▶ PROVIDED DATA:

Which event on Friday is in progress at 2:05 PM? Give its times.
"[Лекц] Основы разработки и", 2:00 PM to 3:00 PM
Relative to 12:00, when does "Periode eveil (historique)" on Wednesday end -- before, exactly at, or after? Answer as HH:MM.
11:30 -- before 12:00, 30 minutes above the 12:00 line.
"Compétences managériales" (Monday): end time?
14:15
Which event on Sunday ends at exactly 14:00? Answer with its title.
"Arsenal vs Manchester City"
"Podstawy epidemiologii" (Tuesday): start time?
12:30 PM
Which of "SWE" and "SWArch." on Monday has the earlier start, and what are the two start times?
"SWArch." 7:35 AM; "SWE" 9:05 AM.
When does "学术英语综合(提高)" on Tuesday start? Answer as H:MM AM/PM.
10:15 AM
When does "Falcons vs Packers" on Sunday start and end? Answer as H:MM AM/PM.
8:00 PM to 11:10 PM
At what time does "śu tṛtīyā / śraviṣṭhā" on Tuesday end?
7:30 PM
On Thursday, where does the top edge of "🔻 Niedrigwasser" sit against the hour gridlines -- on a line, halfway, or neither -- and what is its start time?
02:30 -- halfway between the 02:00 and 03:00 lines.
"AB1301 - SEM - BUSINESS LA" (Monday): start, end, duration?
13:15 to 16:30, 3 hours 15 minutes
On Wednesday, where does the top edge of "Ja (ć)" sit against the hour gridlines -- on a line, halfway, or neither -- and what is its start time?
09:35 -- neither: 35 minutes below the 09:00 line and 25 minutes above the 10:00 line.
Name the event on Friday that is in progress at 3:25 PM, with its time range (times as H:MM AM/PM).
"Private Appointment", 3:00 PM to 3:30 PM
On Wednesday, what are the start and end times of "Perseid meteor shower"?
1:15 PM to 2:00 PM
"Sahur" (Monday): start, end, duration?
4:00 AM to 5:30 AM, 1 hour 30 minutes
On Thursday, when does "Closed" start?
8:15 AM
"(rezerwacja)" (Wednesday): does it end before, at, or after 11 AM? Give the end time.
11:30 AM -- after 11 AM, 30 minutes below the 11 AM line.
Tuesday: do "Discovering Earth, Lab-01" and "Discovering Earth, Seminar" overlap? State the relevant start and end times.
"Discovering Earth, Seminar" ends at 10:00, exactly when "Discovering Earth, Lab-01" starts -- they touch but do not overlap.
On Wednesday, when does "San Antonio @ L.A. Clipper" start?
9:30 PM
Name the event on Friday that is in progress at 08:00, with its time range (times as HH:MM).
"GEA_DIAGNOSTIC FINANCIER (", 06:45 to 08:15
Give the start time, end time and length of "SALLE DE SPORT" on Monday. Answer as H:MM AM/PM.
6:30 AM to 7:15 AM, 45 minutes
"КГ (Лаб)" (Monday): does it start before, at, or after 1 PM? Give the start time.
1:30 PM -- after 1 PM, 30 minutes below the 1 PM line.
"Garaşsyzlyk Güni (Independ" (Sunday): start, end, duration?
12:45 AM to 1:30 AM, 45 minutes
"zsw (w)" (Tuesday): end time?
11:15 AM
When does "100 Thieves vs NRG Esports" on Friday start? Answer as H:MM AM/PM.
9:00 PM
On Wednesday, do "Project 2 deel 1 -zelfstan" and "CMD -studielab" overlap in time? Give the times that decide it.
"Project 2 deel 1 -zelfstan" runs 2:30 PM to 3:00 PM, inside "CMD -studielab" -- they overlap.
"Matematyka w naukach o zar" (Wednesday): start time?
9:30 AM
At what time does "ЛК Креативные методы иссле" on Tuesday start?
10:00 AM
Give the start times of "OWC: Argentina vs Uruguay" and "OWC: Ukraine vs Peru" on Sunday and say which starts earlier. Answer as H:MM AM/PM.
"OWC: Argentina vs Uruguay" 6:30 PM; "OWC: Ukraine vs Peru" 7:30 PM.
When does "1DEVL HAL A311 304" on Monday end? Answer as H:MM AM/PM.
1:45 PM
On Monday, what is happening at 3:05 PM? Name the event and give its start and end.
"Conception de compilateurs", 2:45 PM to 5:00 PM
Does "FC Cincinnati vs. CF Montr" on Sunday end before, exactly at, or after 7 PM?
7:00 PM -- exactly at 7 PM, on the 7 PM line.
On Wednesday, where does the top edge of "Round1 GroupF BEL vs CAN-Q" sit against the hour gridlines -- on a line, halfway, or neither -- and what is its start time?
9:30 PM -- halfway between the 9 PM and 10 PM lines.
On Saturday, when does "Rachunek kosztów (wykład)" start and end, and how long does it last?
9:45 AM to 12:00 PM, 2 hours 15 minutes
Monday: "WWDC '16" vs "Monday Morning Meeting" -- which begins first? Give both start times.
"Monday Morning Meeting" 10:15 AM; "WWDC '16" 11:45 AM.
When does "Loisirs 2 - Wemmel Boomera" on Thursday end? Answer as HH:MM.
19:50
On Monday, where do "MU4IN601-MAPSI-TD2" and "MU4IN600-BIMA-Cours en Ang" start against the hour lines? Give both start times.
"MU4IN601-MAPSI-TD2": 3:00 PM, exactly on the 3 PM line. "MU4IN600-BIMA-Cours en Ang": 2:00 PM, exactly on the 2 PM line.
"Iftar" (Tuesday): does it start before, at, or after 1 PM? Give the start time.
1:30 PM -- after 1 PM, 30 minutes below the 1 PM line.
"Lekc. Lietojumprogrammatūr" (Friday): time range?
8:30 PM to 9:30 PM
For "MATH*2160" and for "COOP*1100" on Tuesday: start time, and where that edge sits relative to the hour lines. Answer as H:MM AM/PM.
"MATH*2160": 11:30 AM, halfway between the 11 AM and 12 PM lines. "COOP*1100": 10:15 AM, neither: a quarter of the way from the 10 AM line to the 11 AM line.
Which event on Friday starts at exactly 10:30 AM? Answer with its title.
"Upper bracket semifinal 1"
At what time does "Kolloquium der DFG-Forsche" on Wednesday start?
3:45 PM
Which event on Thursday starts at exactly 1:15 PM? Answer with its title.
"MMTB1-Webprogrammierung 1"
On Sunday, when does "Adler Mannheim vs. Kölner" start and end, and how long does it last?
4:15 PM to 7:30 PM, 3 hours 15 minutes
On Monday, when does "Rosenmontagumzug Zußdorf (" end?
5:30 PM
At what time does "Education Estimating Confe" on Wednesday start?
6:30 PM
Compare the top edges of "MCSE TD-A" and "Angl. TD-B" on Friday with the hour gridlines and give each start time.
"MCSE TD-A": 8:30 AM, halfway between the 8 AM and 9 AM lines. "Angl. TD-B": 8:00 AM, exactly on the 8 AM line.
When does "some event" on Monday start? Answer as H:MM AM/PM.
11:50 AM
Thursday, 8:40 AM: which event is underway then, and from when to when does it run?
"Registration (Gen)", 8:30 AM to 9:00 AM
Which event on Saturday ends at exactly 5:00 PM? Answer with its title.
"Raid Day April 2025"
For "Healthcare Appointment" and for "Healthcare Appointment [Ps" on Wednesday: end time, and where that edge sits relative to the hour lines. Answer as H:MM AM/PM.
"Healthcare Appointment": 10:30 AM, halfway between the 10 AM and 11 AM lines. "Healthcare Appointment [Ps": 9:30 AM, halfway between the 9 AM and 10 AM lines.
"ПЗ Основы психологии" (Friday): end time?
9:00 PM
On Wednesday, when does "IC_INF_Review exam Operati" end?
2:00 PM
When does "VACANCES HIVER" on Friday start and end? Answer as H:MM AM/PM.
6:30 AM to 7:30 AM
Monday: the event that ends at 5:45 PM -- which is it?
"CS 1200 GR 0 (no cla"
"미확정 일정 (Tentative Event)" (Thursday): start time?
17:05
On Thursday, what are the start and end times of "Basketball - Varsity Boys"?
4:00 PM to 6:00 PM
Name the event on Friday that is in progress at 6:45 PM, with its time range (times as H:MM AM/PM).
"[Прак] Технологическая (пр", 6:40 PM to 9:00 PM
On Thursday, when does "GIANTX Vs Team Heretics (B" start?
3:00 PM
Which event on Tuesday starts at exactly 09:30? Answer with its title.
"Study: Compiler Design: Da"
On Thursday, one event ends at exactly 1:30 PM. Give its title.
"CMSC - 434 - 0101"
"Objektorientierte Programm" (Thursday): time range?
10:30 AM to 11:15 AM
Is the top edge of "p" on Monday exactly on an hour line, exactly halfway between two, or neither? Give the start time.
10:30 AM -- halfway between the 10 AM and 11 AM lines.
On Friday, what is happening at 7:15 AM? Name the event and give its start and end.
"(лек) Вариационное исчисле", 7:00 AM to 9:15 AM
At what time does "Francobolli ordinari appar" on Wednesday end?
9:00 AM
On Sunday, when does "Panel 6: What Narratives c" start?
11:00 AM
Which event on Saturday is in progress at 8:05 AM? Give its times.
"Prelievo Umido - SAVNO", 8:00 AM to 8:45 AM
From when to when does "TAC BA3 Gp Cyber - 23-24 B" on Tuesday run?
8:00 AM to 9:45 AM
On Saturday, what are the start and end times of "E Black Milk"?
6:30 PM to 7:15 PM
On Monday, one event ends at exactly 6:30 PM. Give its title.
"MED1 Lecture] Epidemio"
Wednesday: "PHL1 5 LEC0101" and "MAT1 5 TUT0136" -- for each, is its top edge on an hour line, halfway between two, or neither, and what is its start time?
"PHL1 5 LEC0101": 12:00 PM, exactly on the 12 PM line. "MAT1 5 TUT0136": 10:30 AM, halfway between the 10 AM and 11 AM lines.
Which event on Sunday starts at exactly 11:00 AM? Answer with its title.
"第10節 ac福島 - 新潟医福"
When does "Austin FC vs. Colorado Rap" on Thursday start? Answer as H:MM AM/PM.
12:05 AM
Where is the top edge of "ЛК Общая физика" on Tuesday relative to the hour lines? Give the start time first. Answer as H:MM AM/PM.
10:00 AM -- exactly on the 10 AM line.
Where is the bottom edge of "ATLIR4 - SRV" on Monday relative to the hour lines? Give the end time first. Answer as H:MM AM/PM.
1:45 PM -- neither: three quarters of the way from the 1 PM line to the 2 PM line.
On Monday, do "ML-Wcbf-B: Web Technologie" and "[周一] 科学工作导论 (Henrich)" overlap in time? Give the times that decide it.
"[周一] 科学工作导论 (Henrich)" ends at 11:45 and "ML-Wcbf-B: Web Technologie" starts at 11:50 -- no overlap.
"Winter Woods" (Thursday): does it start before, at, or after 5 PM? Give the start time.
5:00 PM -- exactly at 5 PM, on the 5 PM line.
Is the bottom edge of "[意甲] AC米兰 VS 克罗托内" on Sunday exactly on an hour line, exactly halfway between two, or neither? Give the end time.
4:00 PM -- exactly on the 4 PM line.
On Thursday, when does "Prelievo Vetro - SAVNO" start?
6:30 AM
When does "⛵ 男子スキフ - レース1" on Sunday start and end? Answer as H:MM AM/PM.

▶ REQUIRED WORK: Please gather every line of the entries above that contains the string "BIMA". Case counts, so skip lines where it appears only in different capitalization.

▶ OUTPUT BELOW:
On Monday, where do "MU4IN601-MAPSI-TD2" and "MU4IN600-BIMA-Cours en Ang" start against the hour lines? Give both start times.
"MU4IN601-MAPSI-TD2": 3:00 PM, exactly on the 3 PM line. "MU4IN600-BIMA-Cours en Ang": 2:00 PM, exactly on the 2 PM line.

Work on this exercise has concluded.